Information shown below:

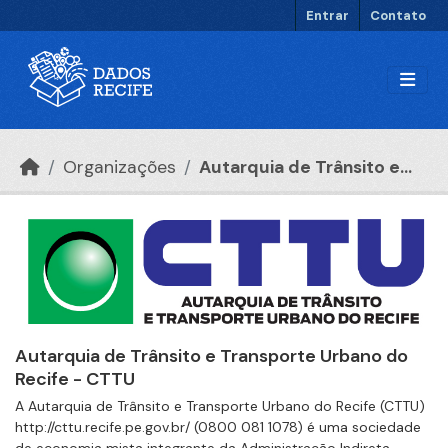
Ir para o conteúdo principal
Entrar
Contato
Organizações
Autarquia de Trânsito e...
Autarquia de Trânsito e Transporte Urbano do
Recife - CTTU
A Autarquia de Trânsito e Transporte Urbano do Recife (CTTU)
http://cttu.recife.pe.gov.br/ (0800 081 1078) é uma sociedade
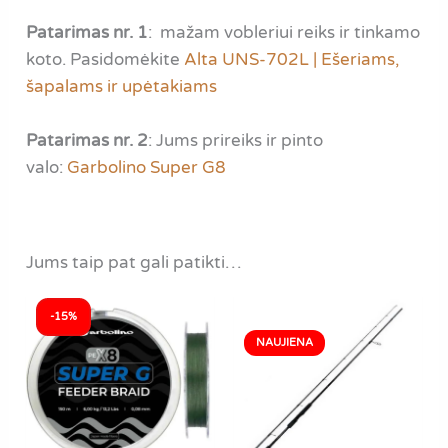
Patarimas nr. 1
: mažam vobleriui reiks ir tinkamo
koto. Pasidomėkite
Alta UNS-702L | Ešeriams,
šapalams ir upėtakiams
Patarimas nr. 2
: Jums prireiks ir pinto
valo:
Garbolino Super G8
Jums taip pat gali patikti…
-15%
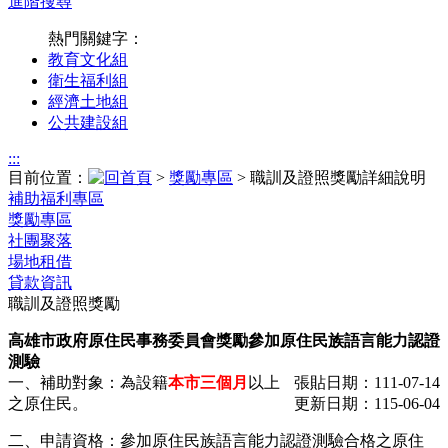
進階搜尋
熱門關鍵字：
教育文化組
衛生福利組
經濟土地組
公共建設組
:::
目前位置：
>
獎勵專區
> 職訓及證照獎勵詳細說明
補助福利專區
獎勵專區
社團聚落
場地租借
貸款資訊
職訓及證照獎勵
高雄市政府原住民事務委員會獎勵參加原住民族語言能力認證
測驗
一、補助對象：為設籍
本市三個月
以上
張貼日期：111-07-14
之原住民。
更新日期：115-06-04
二、申請資格：參加原住民族語言能力認證測驗合格之原住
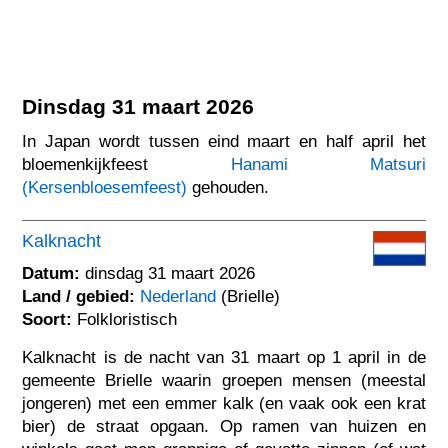
Dinsdag 31 maart 2026
In Japan wordt tussen eind maart en half april het
bloemenkijkfeest
Hanami Matsuri
(Kersenbloesemfeest)
gehouden.
Kalknacht
Datum:
dinsdag 31 maart 2026
Land / gebied:
Nederland
(Brielle)
Soort:
Folkloristisch
Kalknacht is de nacht van 31 maart op 1 april in de
gemeente Brielle waarin groepen mensen (meestal
jongeren) met een emmer kalk (en vaak ook een krat
bier) de straat opgaan. Op ramen van huizen en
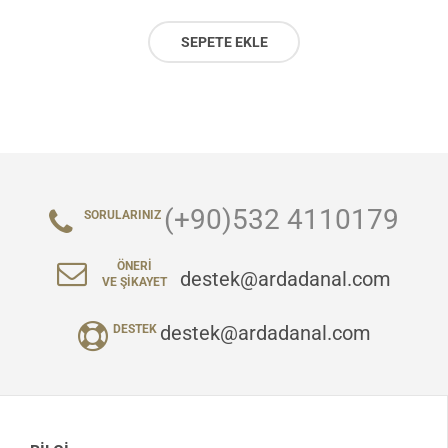
SEPETE EKLE
(+90)532 4110179
SORULARINIZ
ÖNERI
destek@ardadanal.com
VE ŞIKAYET
destek@ardadanal.com
DESTEK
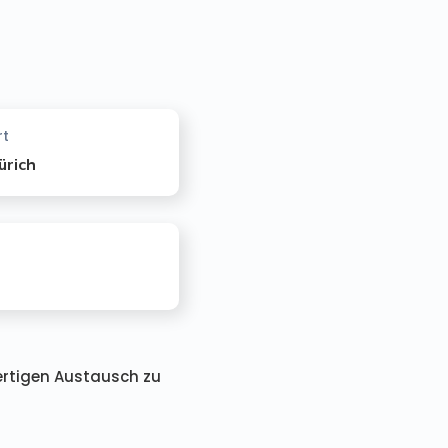
rt
ürich
ertigen Austausch zu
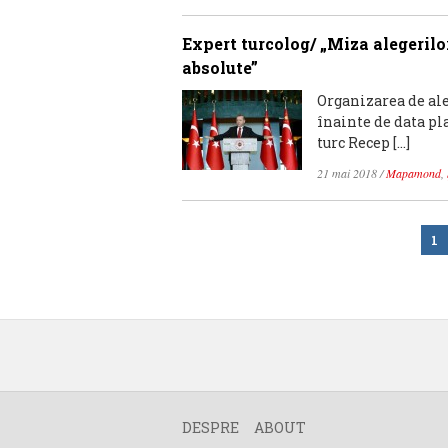
Expert turcolog/ „Miza alegerilor
absolute”
Organizarea de ale
înainte de data pla
turc Recep […]
21 mai 2018
/
Mapamond
,
1
DESPRE
ABOUT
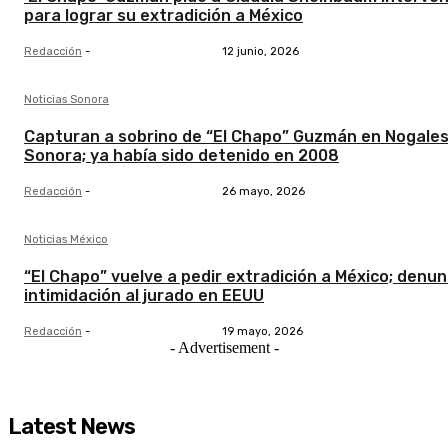
para lograr su extradición a México
Redacción
-
12 junio, 2026
Noticias Sonora
Capturan a sobrino de “El Chapo” Guzmán en Nogales
Sonora; ya había sido detenido en 2008
Redacción
-
26 mayo, 2026
Noticias México
“El Chapo” vuelve a pedir extradición a México; denun
intimidación al jurado en EEUU
Redacción
-
19 mayo, 2026
- Advertisement -
Latest News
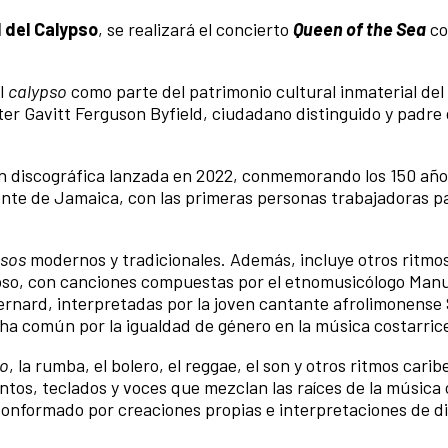
 del Calypso
, se realizará el concierto
Queen of the Sea
c
l
calypso
como parte del patrimonio cultural inmaterial del 
er Gavitt Ferguson Byfield, ciudadano distinguido y padre 
ón discográfica lanzada en 2022, conmemorando los 150 año
iente de Jamaica, con las primeras personas trabajadoras p
.
psos
modernos y tradicionales. Además, incluye otros ritmos
ypso, con canciones compuestas por el etnomusicólogo Man
ernard, interpretadas por la joven cantante afrolimonense
ucha común por la igualdad de género en la música costarric
so
, la rumba, el bolero, el reggae, el son y otros ritmos cari
entos, teclados y voces que mezclan las raíces de la música
onformado por creaciones propias e interpretaciones de d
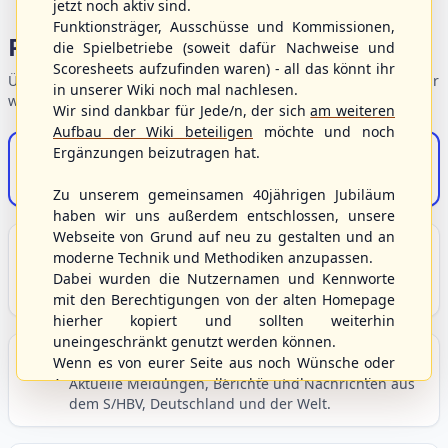
jetzt noch aktiv sind.
Funktionsträger, Ausschüsse und Kommissionen,
Portalbereiche
die Spielbetriebe (soweit dafür Nachweise und
Scoresheets aufzufinden waren) - all das könnt ihr
Übersicht der Verbandsbereiche – wählen Sie einen Einstieg für
in unserer Wiki noch mal nachlesen.
weiterführende Informationen.
Wir sind dankbar für Jede/n, der sich
am weiteren
Aufbau der Wiki beteiligen
möchte und noch
Ergänzungen beizutragen hat.
S/HBV-Shop
Der Onlineshop des S/HBV
Zu unserem gemeinsamen 40jährigen Jubiläum
haben wir uns außerdem entschlossen, unsere
Webseite von Grund auf neu zu gestalten und an
Unser Sport
moderne Technik und Methodiken anzupassen.
Grundlagen und Hintergründe zu Baseball, Softball
Dabei wurden die Nutzernamen und Kennworte
und Baseball5.
mit den Berechtigungen von der alten Homepage
hierher kopiert und sollten weiterhin
uneingeschränkt genutzt werden können.
Berichte und Neuigkeiten
Wenn es von eurer Seite aus noch Wünsche oder
Anregungen geben sollte, könnt ihr uns diese
Aktuelle Meldungen, Berichte und Nachrichten aus
dem S/HBV, Deutschland und der Welt.
gerne an die Verbandsadresse
info@shbvnet.de
schicken.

End of Information shown.

Job item: Count each line of the entries that holds the word "México", then state the total and nothing more.

Written solution: 3